= What is required =
Please copy each line of the records below that holds the word "corporate".

= Data for the task =

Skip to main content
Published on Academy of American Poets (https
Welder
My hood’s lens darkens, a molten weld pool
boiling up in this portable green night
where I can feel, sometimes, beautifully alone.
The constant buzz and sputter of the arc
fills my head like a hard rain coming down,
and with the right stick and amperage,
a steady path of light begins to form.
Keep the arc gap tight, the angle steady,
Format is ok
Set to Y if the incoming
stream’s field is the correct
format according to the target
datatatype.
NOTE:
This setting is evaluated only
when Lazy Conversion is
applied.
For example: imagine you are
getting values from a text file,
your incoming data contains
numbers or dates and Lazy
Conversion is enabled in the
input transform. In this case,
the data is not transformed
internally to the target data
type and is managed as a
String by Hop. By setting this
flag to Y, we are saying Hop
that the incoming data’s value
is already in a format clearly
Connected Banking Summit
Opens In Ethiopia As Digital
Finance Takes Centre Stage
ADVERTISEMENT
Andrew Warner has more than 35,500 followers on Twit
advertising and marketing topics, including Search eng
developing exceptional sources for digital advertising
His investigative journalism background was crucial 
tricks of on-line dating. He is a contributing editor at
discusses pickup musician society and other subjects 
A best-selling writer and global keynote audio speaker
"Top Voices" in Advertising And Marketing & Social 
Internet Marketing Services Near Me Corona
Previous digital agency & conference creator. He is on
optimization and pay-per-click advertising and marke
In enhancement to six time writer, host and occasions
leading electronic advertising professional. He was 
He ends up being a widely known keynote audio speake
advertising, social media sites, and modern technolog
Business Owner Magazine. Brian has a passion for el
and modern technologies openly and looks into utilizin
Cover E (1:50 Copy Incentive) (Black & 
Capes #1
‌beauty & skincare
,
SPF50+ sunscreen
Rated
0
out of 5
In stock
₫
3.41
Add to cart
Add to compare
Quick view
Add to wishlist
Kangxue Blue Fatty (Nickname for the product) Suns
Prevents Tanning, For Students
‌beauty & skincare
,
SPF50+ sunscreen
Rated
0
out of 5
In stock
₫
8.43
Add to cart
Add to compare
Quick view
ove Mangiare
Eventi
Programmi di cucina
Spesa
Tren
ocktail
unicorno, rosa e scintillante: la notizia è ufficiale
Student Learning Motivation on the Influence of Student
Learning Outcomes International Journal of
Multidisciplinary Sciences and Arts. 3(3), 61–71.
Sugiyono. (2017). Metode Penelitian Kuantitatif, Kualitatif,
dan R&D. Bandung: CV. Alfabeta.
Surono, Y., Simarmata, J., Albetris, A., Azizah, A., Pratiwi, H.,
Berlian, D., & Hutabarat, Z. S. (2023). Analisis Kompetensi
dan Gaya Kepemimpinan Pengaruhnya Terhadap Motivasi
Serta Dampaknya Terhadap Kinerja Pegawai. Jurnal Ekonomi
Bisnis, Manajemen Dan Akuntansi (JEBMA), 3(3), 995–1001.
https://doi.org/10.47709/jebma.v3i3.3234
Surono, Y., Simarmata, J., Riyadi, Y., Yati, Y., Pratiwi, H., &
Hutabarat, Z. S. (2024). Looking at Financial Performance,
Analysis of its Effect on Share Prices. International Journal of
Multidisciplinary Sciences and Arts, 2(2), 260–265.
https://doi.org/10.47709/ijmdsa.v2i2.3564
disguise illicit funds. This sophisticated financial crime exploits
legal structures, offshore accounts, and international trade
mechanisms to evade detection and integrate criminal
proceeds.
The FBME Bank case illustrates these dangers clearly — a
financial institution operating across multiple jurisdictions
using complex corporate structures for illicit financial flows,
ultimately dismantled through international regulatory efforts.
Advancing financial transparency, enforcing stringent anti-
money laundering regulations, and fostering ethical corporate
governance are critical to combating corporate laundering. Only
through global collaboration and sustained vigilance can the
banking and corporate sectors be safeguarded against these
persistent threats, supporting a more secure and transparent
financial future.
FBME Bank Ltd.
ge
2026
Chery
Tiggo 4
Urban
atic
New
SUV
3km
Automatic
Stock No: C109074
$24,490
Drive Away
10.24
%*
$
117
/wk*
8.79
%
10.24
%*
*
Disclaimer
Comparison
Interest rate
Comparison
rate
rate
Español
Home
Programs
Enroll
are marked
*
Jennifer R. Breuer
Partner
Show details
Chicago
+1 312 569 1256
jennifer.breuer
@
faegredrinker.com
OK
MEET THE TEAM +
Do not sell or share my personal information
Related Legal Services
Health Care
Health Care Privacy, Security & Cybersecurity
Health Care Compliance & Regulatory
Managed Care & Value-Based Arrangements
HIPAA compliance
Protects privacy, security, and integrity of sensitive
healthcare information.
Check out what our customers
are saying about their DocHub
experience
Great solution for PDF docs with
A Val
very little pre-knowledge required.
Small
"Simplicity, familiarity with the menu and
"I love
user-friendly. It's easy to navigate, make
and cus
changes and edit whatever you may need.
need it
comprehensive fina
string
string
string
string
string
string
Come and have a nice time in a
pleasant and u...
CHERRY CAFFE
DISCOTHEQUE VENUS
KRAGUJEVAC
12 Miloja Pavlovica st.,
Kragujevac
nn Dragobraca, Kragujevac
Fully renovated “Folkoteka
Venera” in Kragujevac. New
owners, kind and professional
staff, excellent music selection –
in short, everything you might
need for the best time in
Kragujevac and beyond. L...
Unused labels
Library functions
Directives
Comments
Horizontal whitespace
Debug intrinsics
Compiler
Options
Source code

= Solution for this problem =
using complex corporate structures for illicit financial flows,
money laundering regulations, and fostering ethical corporate
governance are critical to combating corporate laundering. Only
banking and corporate sectors be safeguarded against these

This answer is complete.